Un ruolo centrale di Harris in campagna elettorale può rafforzare il potere di voto delle donne statunitensi – determinante secondo l’Institute for Women’s Policy Research -, attribuendo loro una influenza reale sulle politiche governative che produca anche una ridefinzione duratura della leadership politica. Le organizzazioni Black Lives Matter, Color of Change e la più recente Higher Heights stanno organizzando la candidatura delle donne nere per le prossime elezioni (se ne prevedono circa 600) e la costruzione di un potere politico collettivo che prescinda dalle singole personalità. Il loro impegno potrebbe cambiare gli equilibri di genere in Congresso, dove su 535 membri oggi le donne sono 127, di cui 48 di colore. Nella sua prefazione al rapporto di Higher Heights, The Chisholm Effect: Black Women in American Politics in 2018, Kamala Harris ha scritto che le donne nere sono centrali nella strategia elettorale e che il loro potenziale di crescita è immenso dal momento che costituiscono il 7.3% della popolazione USA e rappresentano meno del 1% degli eletti. A rafforzare questa posizione è Duchess Harris (autore di Black Feminist Politics. From Kennedy to Trump) quando sostiene che grazie ai movimenti Black Girl Magic e Black Lives Matter la politica dell’ultimo decennio è stata definita dalla strategia politica trasformativa del femminismo nero. Se è vero che Harris non è identificata pienamente con quest’ultimo, l’uguaglianza di genere e i diritti riproduttivi sono al centro della sua politica di Senatrice dal momento della sua elezione. Le afroamericane che avrebbero potuto essere scelte per la stessa posizione – Susan Rice e Karen Bass – non hanno devoluto lo stesso impegno sugli women’s issues.

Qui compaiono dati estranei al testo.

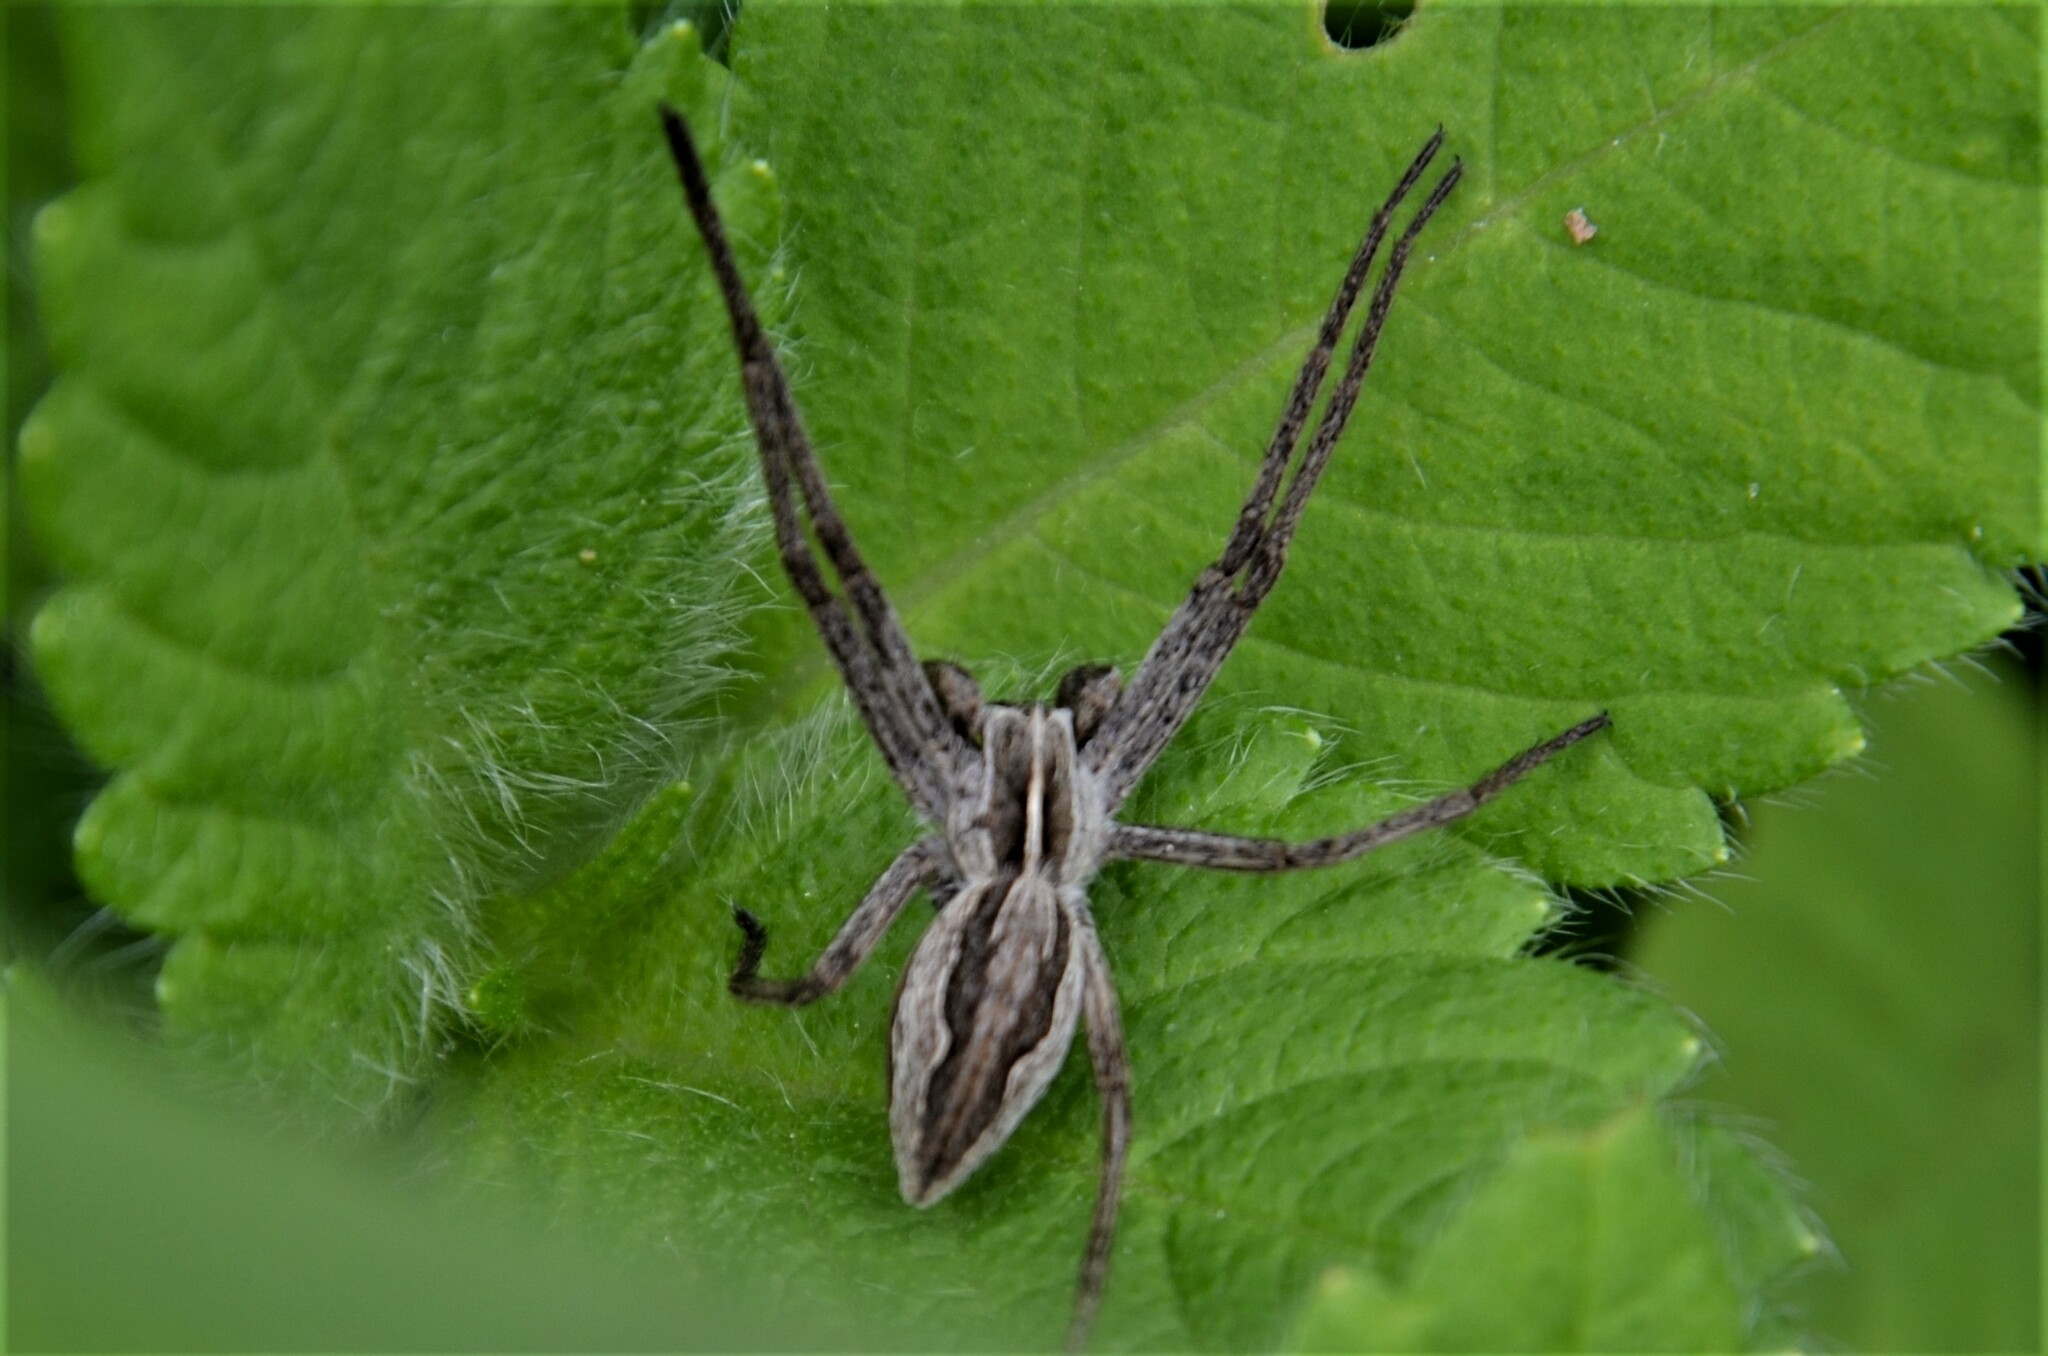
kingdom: Animalia
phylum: Arthropoda
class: Arachnida
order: Araneae
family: Pisauridae
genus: Pisaura
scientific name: Pisaura mirabilis
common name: Tent spider
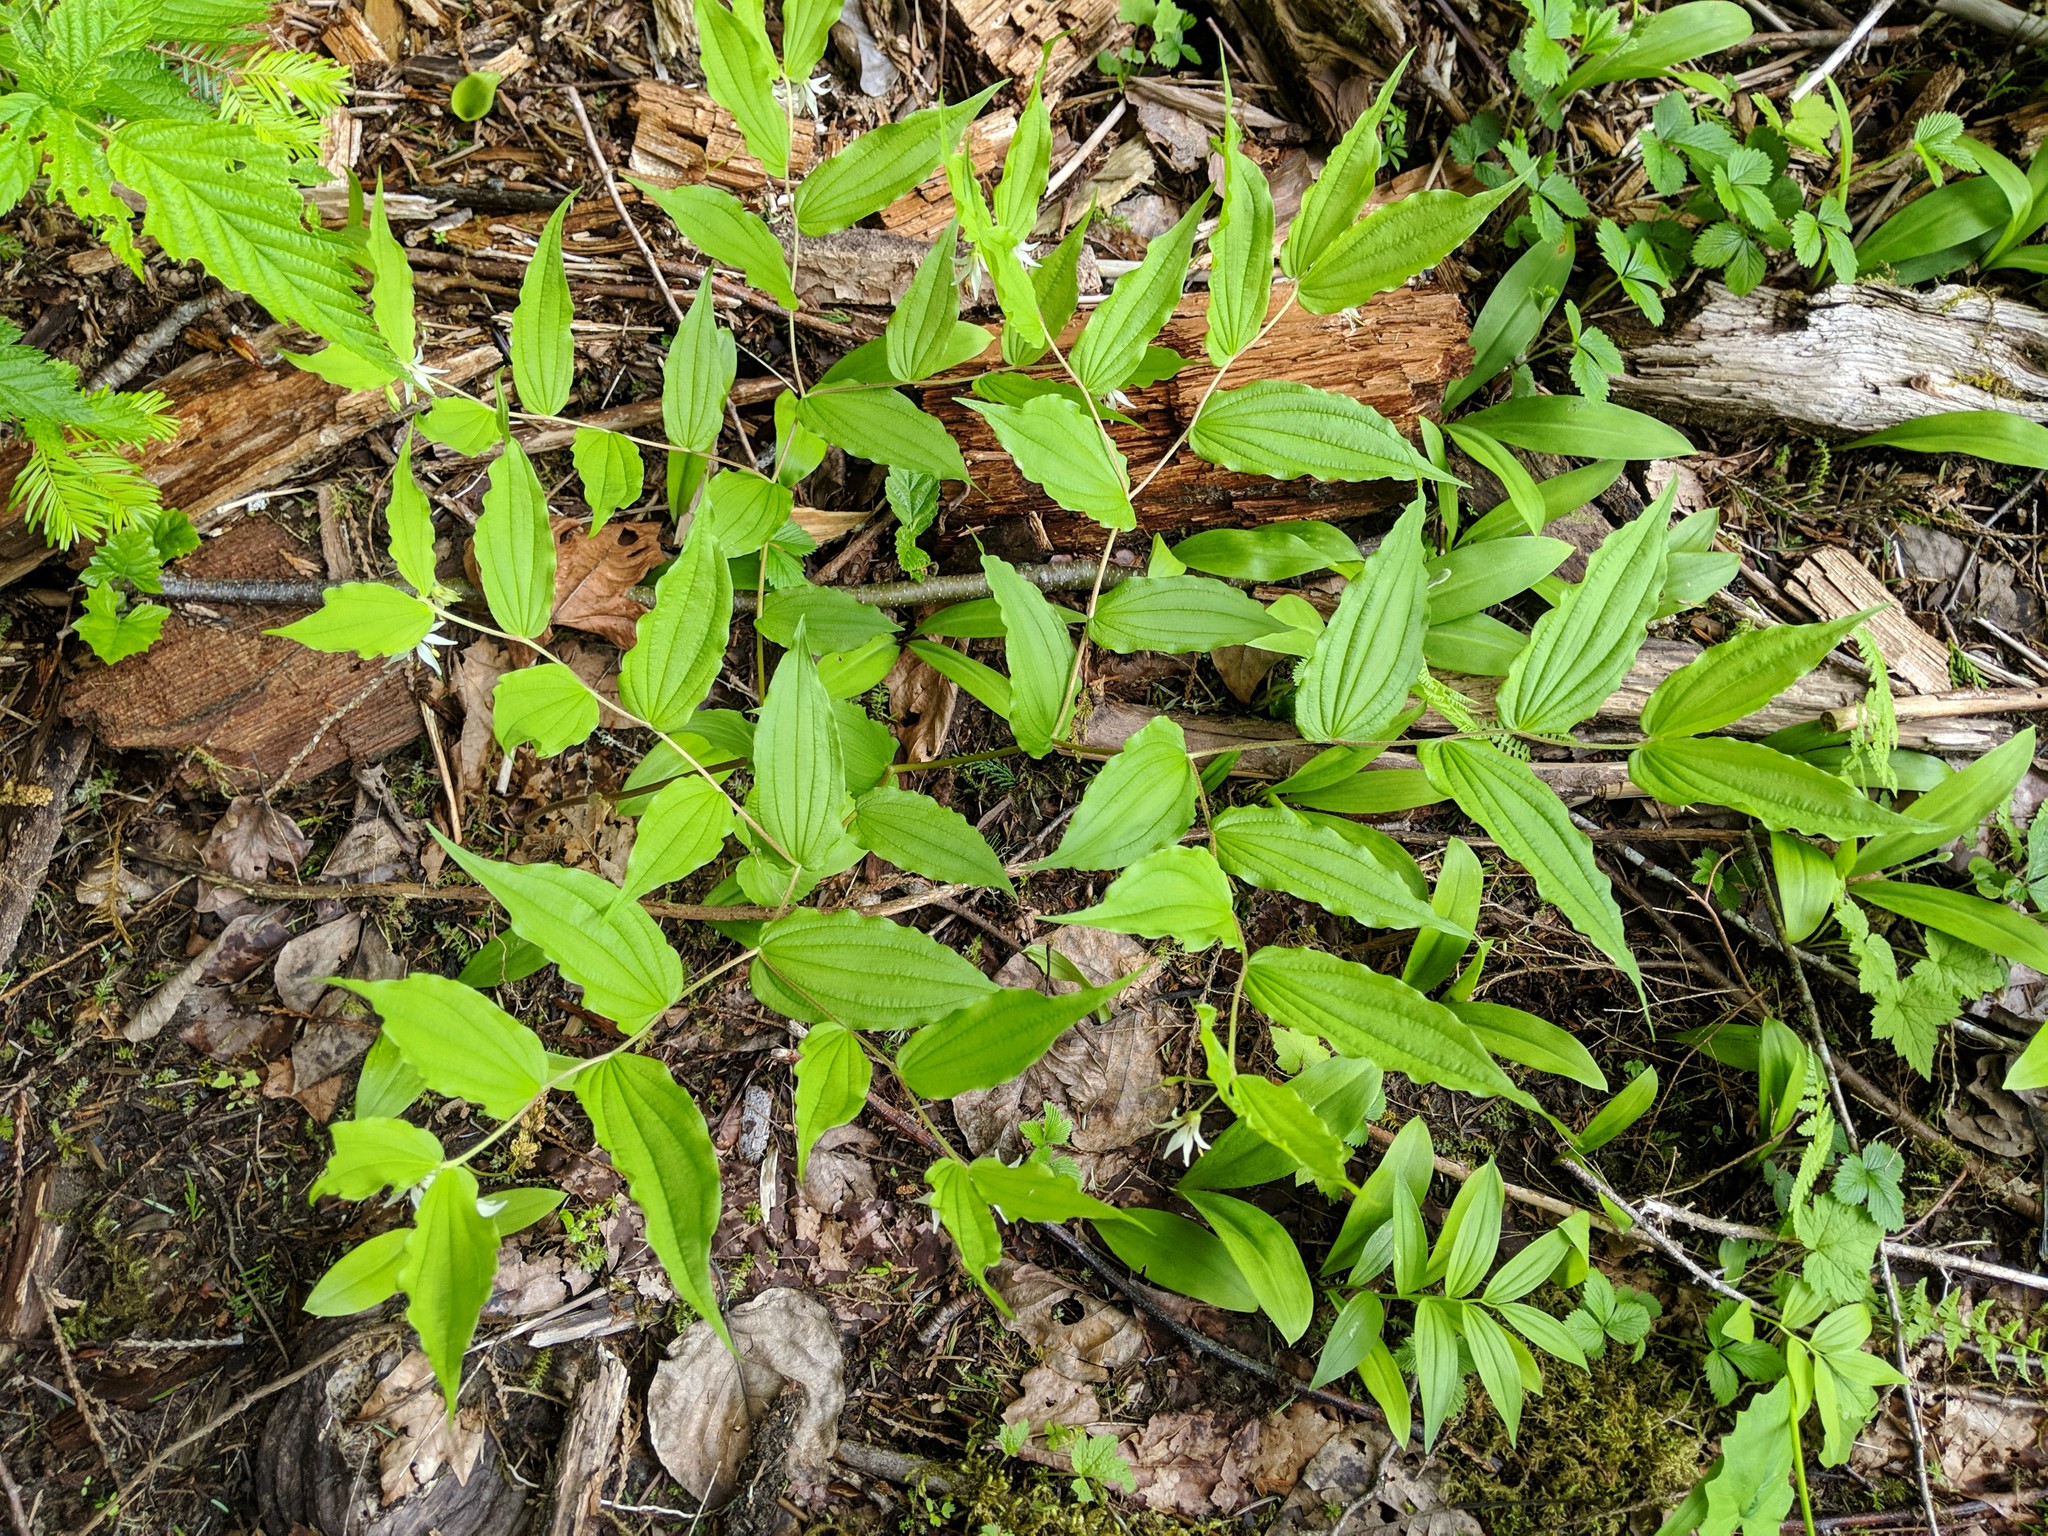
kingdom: Plantae
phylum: Tracheophyta
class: Liliopsida
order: Liliales
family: Liliaceae
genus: Prosartes
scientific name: Prosartes hookeri
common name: Fairy-bells
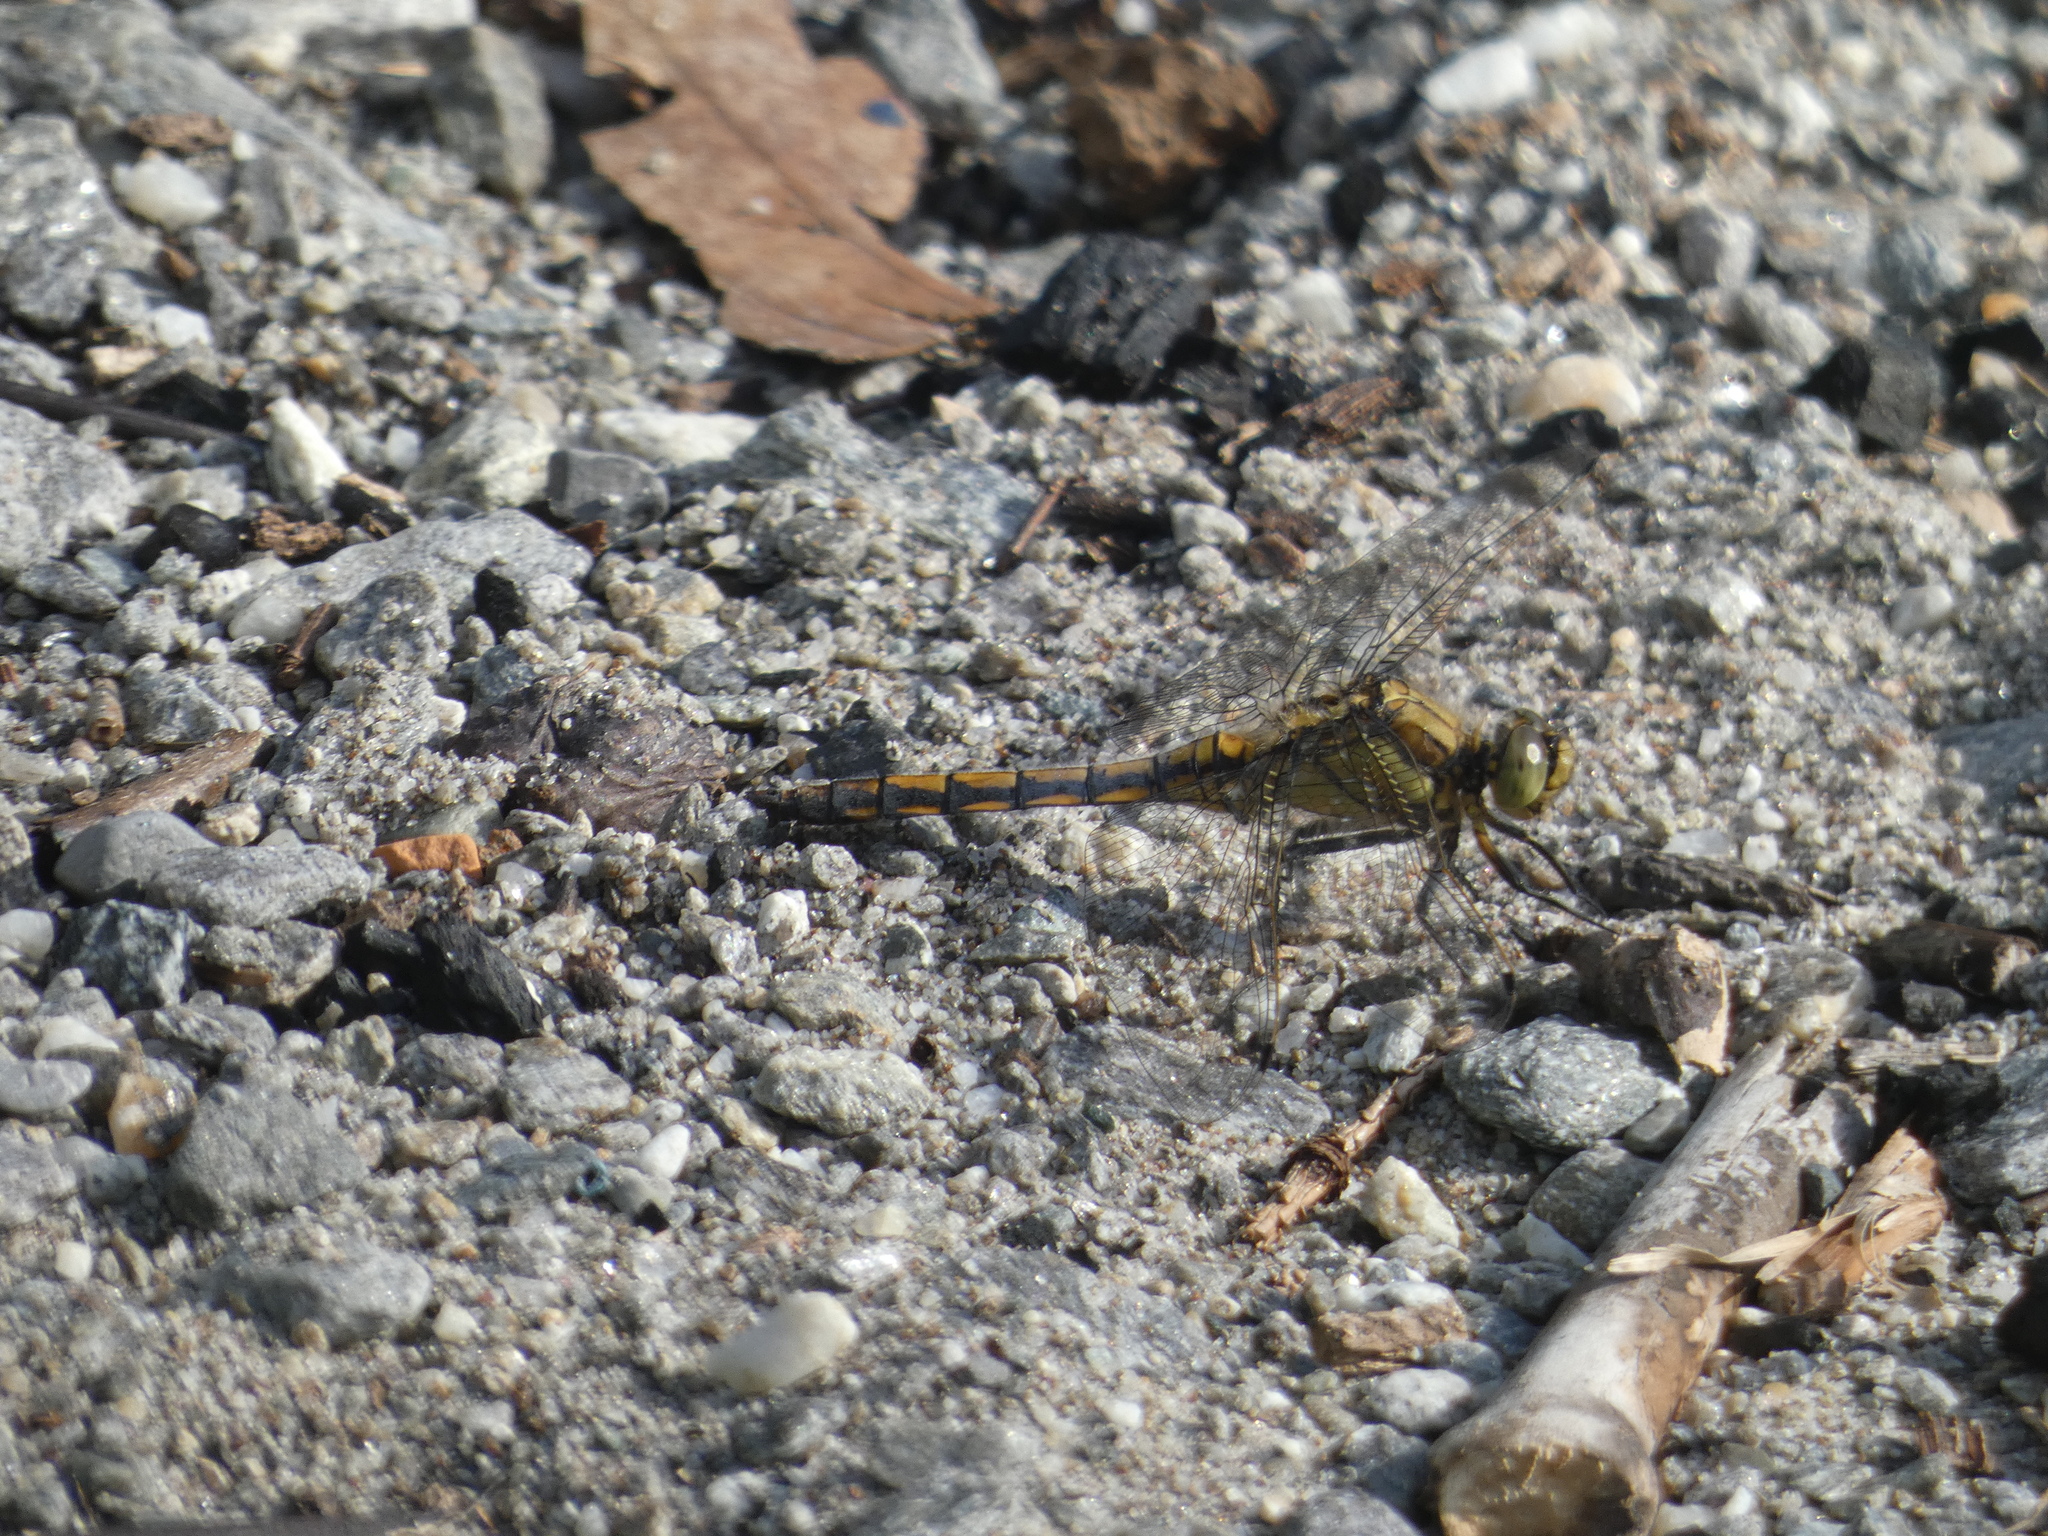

Nel primo giorno della Convention democratica Michelle Obama ha detto, rivolgendosi ai cittadini americani: “We have got to reassert our place in American history”. Kamala Harris può contribuire a farlo anche attraverso la valorizzazione all’esperienza delle donne di colore nella storia americana, rendendo “universale” il loro discorso sulla giustizia sociale e portando avanti una politica che metta al centro il tema dell’intersezionalità sottraendolo alle sole definizioni teoriche.

 “The colored woman feels that woman’s cause is one and universal”, disse Julia Cooper nel corso del suo discorso alla esposizione colombiana del 1893. Se Kamala Harris riuscirà a rendere reale questo messaggio, le elezioni 2020, a 100 anni dalla conquista del voto, potranno essere decise dalle donne statunitensi.